* Work instruction *
Report each line from the data below that holds the word "graph".

* Records supplied *
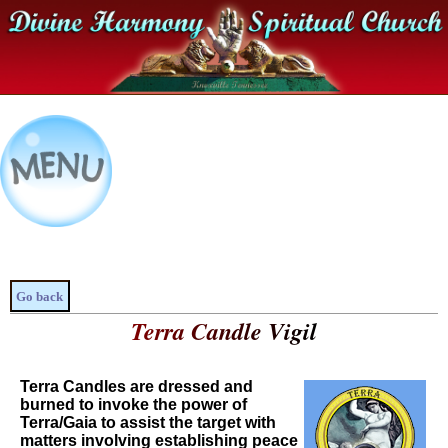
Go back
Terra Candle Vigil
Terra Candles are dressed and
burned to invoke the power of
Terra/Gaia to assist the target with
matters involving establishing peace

==

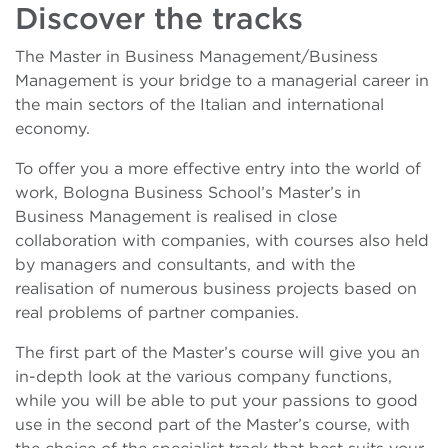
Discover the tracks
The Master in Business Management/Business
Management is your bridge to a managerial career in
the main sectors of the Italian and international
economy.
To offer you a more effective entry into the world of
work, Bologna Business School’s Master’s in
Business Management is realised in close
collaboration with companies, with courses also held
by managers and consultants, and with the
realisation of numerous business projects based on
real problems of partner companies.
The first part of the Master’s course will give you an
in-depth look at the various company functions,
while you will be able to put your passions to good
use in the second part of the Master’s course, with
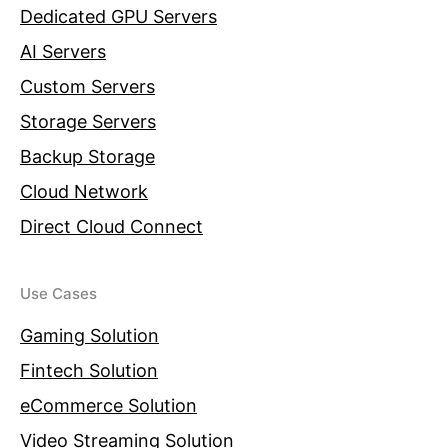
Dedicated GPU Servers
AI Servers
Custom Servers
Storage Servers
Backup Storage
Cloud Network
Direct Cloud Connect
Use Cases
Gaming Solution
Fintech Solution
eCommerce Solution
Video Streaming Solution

* * *

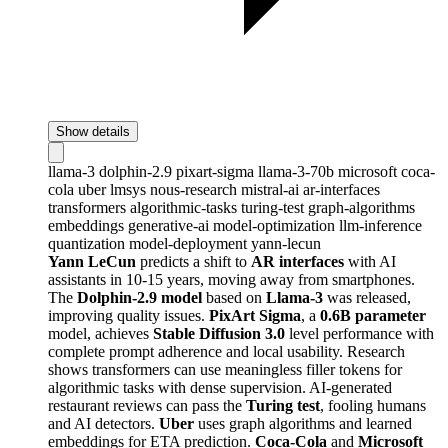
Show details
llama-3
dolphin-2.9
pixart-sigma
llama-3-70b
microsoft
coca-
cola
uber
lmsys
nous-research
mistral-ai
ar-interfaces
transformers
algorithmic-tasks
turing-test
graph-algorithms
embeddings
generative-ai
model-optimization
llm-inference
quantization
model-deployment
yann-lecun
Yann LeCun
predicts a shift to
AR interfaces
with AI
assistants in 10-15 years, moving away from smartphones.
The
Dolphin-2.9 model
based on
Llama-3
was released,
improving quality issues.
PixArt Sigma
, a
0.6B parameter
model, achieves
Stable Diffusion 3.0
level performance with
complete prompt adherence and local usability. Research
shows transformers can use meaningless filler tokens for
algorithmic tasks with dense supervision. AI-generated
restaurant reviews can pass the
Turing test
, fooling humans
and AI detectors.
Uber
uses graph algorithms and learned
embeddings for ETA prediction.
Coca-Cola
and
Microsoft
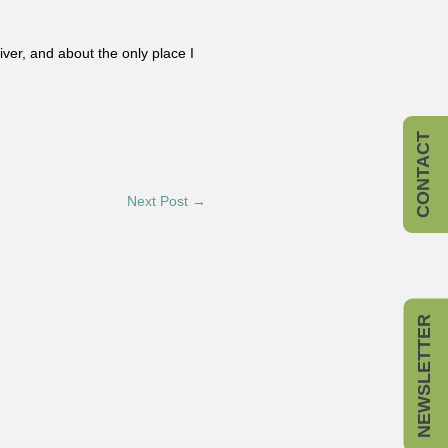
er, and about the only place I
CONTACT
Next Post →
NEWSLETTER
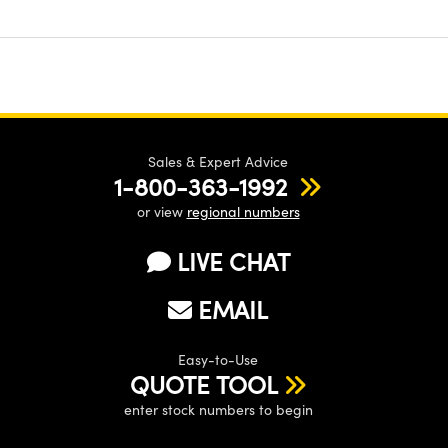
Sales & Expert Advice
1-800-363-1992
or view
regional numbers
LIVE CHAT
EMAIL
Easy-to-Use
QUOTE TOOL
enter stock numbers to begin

* Exercise result *
graph-algorithms
uses graph algorithms and learned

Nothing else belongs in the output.